I don't know if this is some sort of fact or true. It seems that when I use a blur based rom (Liberty) my screen looks alot cleaner and crisper. Not that AOSP Roms are bad they just don't seem to look as good. Has anyone else noticed this or am I just seeing things?


----------



## x.v_ (Aug 23, 2011)

I notice absolutely no difference.


----------



## DXC (Aug 16, 2011)

the hardware modules and libraries are the same, i think its in your head


----------



## kinnerful (Sep 6, 2011)

I do notice some banding in CM7 while none was present in stock. But I guess that has to do with color depth instead of resolution.


----------



## UnfedBear67 (Jul 31, 2011)

Ya I might just be imaging it, but for some reason it looks a little better


----------



## chefthomas99 (Aug 4, 2011)

Which one does porn look better on?


----------



## firedawg24 (Oct 5, 2011)

chefthomas99 said:


> Which one does porn look better on?


Lol, I don't know but hi-def porn is not always a good thing.

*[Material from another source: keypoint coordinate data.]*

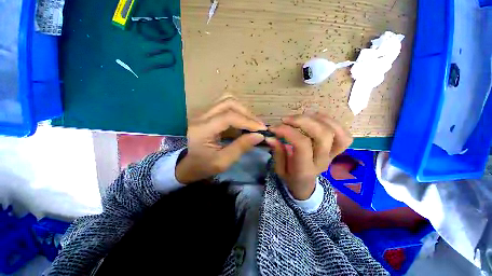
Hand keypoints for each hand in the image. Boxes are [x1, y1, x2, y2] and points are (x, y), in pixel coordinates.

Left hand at [175, 97, 266, 183]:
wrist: (186, 165)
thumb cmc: (203, 166)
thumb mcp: (223, 162)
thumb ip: (241, 147)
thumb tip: (259, 136)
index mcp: (203, 129)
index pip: (229, 117)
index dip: (248, 121)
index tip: (262, 129)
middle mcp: (201, 116)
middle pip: (228, 103)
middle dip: (247, 113)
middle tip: (258, 126)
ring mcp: (203, 113)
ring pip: (227, 100)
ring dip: (242, 110)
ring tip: (251, 123)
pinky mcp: (207, 114)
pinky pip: (225, 106)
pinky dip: (237, 111)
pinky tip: (243, 121)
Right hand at [266, 113, 352, 199]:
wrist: (305, 185)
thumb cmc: (290, 177)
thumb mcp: (279, 169)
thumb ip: (277, 153)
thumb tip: (271, 137)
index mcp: (305, 169)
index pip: (302, 144)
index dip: (287, 131)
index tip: (274, 128)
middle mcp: (322, 160)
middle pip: (322, 134)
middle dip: (302, 121)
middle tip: (285, 120)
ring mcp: (333, 154)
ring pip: (335, 131)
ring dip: (315, 119)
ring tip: (298, 117)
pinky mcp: (337, 149)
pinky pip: (343, 132)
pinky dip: (329, 121)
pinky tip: (314, 118)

Sent from my DROIDX using Tapatalk


----------



## chefthomas99 (Aug 4, 2011)

"firedawg24 said:


> Lol, I don't know but hi-def porn is not always a good thing.
> 
> Sent from my DROIDX using Tapatalk


True that...


----------



## Nemo aeternamn (Aug 23, 2011)

hmm... i haven't noticed that... it always look awesome... i'd have to agree with dxc...lol


----------



## UnfedBear67 (Jul 31, 2011)

I guess I'm just seeing things.


----------



## Omega Blaze (Sep 3, 2011)

This thread is a fail. Its all on your head.= ]
But let's look at the bright side. If you DO want better resolution, you can change your dpi. Download "Lcd Resolutions" from the market.

Sent from my DROIDX using RootzWiki Forums


----------



## x.v_ (Aug 23, 2011)

Omega Blaze said:


> This thread is a fail. Its all on your head.= ]
> But let's look at the bright side. If you DO want better resolution, you can change your dpi. Download "Lcd Resolutions" from the market.
> 
> Sent from my DROIDX using RootzWiki Forums


...except that doesn't change the resolution, just the scale of things.


----------